_TEXT EXTRACT_
## Start

2002-11-20 09:18:50

by Rick Lindsley

[permalink] [raw]
Subject: [BUG] 2.5.47: sysfs hierarchy can begin to disintegrate

2.5.47 (top of bk tree on 11/14, to be precise)

/sys has a sysfs file system on it. I'd expect /sys/block to contain
hd[abc], an assortment of ram disks, and perhaps some SCSI disks.
However, these all appear under /sys instead of /sys/block. /sys/block
exists but is empty.

Interesting observation: the megaraid controller has some problem right
now (suspected to be hardware) wherein its scsi disks appear at boot
time but then cannot be accessed later and are subsequently detached.
Since this could well be a little-used and little-tested path, my
suspicion is that either the megaraid, scsi, or sysfs code has a bug when
disks are detached. So far, I've not been able to find one, however, so
I thought I'd report this in case others might know just where to peek.
Could it be that removing entries from sysfs is done incorrectly in
some cases?

This was reproduced consistently on a machine at OSDL with the assistance
of Cliff White ... however I was not able to reproduce on my own 4-way
machine which has IDE disks and RAM disks but no megaraid.

I'm continuing to investigate this but there are more of you than of me
so ... :)

Rick


2002-11-20 17:42:49

by Mike Anderson

[permalink] [raw]
Subject: Re: [BUG] 2.5.47: sysfs hierarchy can begin to disintegrate

Rick Lindsley [[email protected]] wrote:
> 2.5.47 (top of bk tree on 11/14, to be precise)
>
> /sys has a sysfs file system on it. I'd expect /sys/block to contain
> hd[abc], an assortment of ram disks, and perhaps some SCSI disks.

## End

_DIRECTIVE A_
Answer these questions about the sysfs bug report:
(i) Which directory exists but is empty?
(ii) Which controller is said to have a problem suspected to be hardware?
(iii) What kinds of disks does the reporter's own 4-way machine have?
The records have no connection to the sysfs bug report.

_Stored entries_
## Start

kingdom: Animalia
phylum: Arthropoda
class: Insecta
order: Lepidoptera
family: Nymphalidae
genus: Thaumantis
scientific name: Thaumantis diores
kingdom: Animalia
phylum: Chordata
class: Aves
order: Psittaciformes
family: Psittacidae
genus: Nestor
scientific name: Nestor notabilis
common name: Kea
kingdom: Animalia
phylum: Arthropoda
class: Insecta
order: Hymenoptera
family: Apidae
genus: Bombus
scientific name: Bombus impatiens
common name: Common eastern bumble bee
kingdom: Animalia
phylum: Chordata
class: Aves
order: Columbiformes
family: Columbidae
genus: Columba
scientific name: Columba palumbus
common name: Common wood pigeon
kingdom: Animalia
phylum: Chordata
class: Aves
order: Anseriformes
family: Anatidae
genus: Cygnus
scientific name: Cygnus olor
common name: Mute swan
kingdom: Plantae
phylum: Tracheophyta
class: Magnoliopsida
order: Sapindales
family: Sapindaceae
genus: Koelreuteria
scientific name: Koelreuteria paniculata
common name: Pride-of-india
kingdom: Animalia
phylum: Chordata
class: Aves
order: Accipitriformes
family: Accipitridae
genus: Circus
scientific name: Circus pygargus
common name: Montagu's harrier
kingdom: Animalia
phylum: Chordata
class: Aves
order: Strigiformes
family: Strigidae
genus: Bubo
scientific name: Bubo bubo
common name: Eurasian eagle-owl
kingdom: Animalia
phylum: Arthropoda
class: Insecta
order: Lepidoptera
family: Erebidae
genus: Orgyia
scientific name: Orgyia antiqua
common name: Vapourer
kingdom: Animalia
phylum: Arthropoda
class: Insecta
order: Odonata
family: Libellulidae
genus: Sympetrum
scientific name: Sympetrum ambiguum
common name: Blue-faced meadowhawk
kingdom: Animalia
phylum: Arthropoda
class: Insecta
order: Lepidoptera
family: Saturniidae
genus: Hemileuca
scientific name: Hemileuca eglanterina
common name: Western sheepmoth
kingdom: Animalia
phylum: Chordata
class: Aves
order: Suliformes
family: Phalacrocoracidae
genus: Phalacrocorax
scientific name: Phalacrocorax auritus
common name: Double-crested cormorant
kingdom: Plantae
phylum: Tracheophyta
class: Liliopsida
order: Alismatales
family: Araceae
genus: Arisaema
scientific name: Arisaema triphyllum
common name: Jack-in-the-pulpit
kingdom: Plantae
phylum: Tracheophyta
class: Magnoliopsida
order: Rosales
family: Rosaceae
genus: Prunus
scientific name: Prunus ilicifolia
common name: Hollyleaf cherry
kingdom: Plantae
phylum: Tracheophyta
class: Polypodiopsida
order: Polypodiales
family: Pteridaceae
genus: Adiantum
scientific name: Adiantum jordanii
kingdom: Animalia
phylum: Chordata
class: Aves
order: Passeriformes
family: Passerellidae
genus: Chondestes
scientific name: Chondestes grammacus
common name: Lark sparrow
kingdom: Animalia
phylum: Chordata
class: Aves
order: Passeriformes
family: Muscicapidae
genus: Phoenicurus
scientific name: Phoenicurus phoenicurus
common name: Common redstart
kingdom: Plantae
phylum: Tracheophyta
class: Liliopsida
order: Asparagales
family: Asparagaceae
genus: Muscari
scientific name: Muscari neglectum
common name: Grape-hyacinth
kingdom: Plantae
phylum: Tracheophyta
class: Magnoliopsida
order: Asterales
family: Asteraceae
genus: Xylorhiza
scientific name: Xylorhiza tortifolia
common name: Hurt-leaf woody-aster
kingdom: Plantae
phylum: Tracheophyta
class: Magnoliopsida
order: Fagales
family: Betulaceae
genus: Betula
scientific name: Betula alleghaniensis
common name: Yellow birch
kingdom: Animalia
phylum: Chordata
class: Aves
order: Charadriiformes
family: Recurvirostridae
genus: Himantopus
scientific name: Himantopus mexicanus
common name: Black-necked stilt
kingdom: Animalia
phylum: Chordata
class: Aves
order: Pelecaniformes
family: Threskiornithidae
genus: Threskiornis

## End

_DIRECTIVE B_
Reproduce these lines of the records: begin at the line that has "genus: Prunus" and stop after the line that has "family: Asparagaceae".

_FULL ANSWER A_
(i) /sys/block
(ii) The megaraid controller
(iii) IDE disks and RAM disks

_FULL ANSWER B_
genus: Prunus
scientific name: Prunus ilicifolia
common name: Hollyleaf cherry
kingdom: Plantae
phylum: Tracheophyta
class: Polypodiopsida
order: Polypodiales
family: Pteridaceae
genus: Adiantum
scientific name: Adiantum jordanii
kingdom: Animalia
phylum: Chordata
class: Aves
order: Passeriformes
family: Passerellidae
genus: Chondestes
scientific name: Chondestes grammacus
common name: Lark sparrow
kingdom: Animalia
phylum: Chordata
class: Aves
order: Passeriformes
family: Muscicapidae
genus: Phoenicurus
scientific name: Phoenicurus phoenicurus
common name: Common redstart
kingdom: Plantae
phylum: Tracheophyta
class: Liliopsida
order: Asparagales
family: Asparagaceae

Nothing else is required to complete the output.